Life Itself

life-itself Life Itself was not what I was expecting. I was thinking this was going to be one of those Real Hollywood Story kind of shows with a lot of old clips and interviews and such. And while there was that, there was also a lot of footage of Roger Ebert in the weeks before he died. Oddly, I didn’t really care to watch a dying man without a jaw getting his throat cleaned with a suction tube every now and then.
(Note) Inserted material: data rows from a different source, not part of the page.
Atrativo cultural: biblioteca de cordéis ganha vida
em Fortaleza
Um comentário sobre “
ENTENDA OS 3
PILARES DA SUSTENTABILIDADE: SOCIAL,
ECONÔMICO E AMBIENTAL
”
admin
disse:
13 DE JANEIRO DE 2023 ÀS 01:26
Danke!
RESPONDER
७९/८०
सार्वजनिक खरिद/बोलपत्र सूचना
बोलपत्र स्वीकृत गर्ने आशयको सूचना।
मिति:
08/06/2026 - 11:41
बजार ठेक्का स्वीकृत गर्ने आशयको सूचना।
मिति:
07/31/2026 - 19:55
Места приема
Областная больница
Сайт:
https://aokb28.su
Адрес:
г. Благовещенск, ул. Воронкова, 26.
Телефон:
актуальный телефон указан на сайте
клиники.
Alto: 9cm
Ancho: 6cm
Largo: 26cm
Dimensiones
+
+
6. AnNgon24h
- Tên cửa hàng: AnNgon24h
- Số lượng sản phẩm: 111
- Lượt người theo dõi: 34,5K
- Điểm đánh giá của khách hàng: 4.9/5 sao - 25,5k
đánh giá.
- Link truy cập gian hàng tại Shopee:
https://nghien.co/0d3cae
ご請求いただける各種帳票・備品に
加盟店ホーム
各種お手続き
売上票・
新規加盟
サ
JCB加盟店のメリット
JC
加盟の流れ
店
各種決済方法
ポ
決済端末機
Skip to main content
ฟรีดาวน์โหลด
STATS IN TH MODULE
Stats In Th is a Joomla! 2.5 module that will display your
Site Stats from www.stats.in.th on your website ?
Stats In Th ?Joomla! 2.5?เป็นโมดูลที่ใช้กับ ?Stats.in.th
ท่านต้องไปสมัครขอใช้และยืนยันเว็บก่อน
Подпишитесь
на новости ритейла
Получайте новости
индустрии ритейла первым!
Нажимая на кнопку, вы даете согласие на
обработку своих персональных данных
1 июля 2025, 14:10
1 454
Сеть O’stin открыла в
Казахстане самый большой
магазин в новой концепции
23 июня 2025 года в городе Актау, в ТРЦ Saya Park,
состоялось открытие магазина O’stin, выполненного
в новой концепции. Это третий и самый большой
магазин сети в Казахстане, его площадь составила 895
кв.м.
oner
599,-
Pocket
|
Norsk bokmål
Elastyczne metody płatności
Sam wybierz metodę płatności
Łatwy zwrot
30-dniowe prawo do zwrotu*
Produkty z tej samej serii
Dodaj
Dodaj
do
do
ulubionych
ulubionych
The rest of the film was fine. The story of Ebert coming up through the newspaper ranks. His years at college. The time he won the Pulitzer Prize. His amazingly volatile relationship with Gene Siskel. His obsessions with certain directors. How he wrote about other things than movies. His life story was a lot of fun and very interesting. But…the film kept going back to Roger in a wheelchair or a hospital bed waiting to die.

Cary Grant famously abandoned making movies once he reached a point where he felt he was no longer ‘Cary Grant.’ But that was in a time before social media where whoring yourself to the bitter end was a bit more frowned upon than it is now.

Should they have left out the last chapter of Roger’s life? Maybe not, but I didn’t need it to take up the bulk of a film about his whole life. If they had titled it The Death of Roger Ebert, I would have been less likely to have watched it. As it is I feel like I was ambushed by Life Itself and its grim images.

Roger had a lot of health problems, but I’ll be honest here, I could care less about his cancer. I was interested in his career as a film critic and his relationship with Gene Siskel. Life Itself would have been a good film if the death scenes hadn’t been there at all.